I had problems with deciding how to rate this book. It’s very much a draft, and not even the kind that is ready to be sent to the publisher. I should let it be because it was published posthumously. I have read even more broken posthumously-published works. But those were quite obviously collections of writings, as opposed to Maurice, which we’re supposed to read as a novel. I just wasn’t able to ignore it to the point it makes this a five-star-level enjoyable.
It’s possible that Forster never intended it to be published. It feels very personal. Particularly the ending. But then again, the ending is the one of the things I liked the best, even though it would have had me shaking my head in any other romance.(show spoiler)
The only thing, contents-wise, that made me pause was the misogyny. We’re not talking the standard, casual, societal-norm-induced sexism; I was taken aback at how vicious it is at times. Vicious by the standard of late 19th-early 20th century cool-and-controlled style of British writers, that is. Which means too subtle for a good chunk of modern readers to catch. But if your radar is tuned to those frequencies, it is there and how. I wondered if it was a character trait, as Forster wrote down that he’s not Maurice. (It’s impossible, however, to dismiss the belief that a lot of the things in the book were influenced by Forster’s personal experiences. There seem to be parallels between the family relations as well.) Still, this was the first work of his I read and I decided to research a little so I wouldn’t run into unpleasant surprises in case I decide to try more. And...yeah. It’s subtle in most of his published works, humanistic as they are, but not quite as much in his private writings and conversations. Reasons given by critics and biographers vary from his personal struggles with his identity, over his mother, to the influence of J. R. Ackerley and the school of thought among homosexual men of the time that advocated anti-feminism. Is it excusable given the circumstances, and to what degree, is a matter of personal values. It wasn’t enough to spoil the book for me, or make me stop rooting for Maurice, but thought I should mention it since few reviews do. In the case of characters - Maurice and Clive - no reasoning was given; it’s not about sublimination of their discontent, aimed at the wrong target. While alienation was to be expected, the way Maurice treats his sisters is deliberately cruel.
Another interesting subject was religion. While all of the gay characters in this novel have decided to cut ties with it, none condemn it. Same goes for lawmakers and society in general. They don’t see themselves as rebels, but criminals or diseased. Some manage to persuade themselves to do “normal” life, some struggle for a long time, some seek escape.
My nitpicks aside, if we lived in a better world, this book would have been required reading in schools. In parts that are complete, the prose is beautiful. While it’s not quite “realism”, there is no stylisation or idealisation either.(show spoiler)

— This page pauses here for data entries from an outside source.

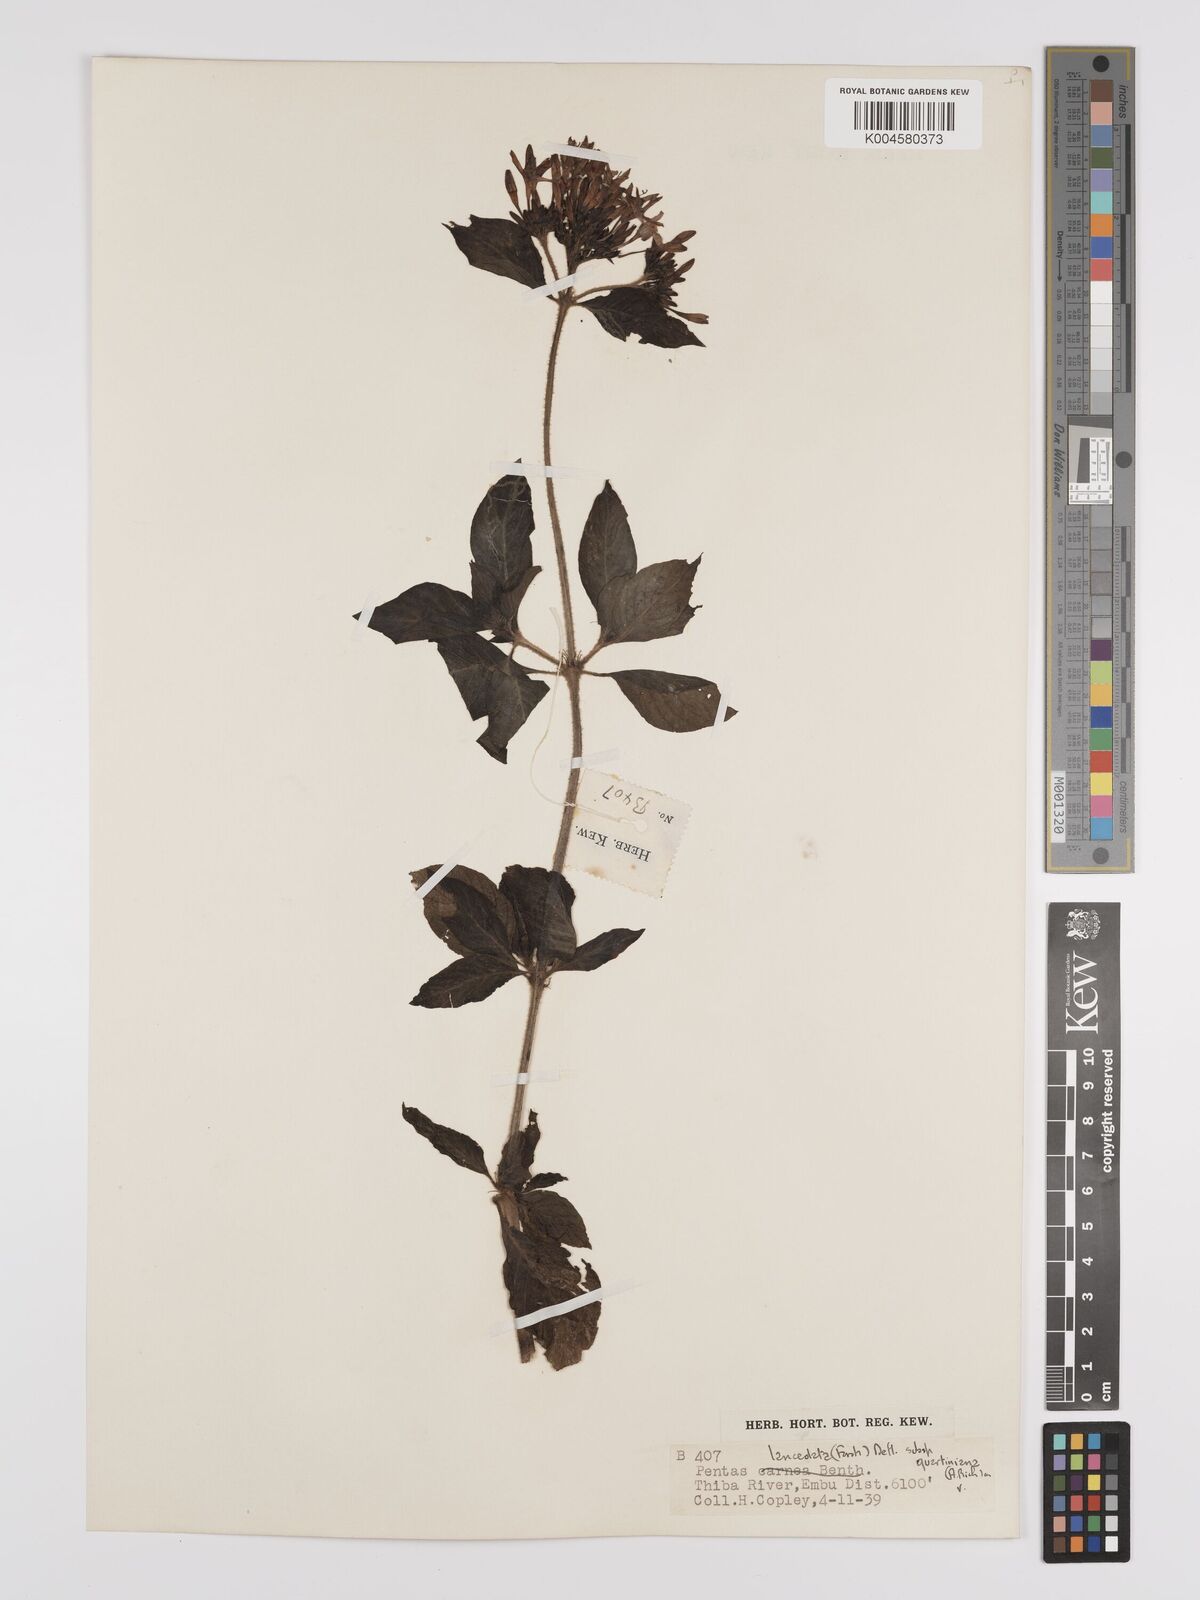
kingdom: Plantae
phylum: Tracheophyta
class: Magnoliopsida
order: Gentianales
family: Rubiaceae
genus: Pentas
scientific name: Pentas lanceolata
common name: Egyptian starcluster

I’m not an expert on the subject, but I thought that struggle with the identity, social norms, indoctrination and guilt was done perfectly. And then, of course, there is the historical significance. The points of the greatest interest to me were the boys’ school romance - if it wasn’t written by someone who most likely had brush with it, I’d have thought it completely fictional - and the hypnotist - not only the therapy, but the information he provides about the other clientele and alternatives he recommends to the “uncurable”. Overall, a book that should be more recognised, recommended, be included into classics/canon and feature on more lists of "X books to read". It definitely has vastly more value than some unduly acclaimed entries.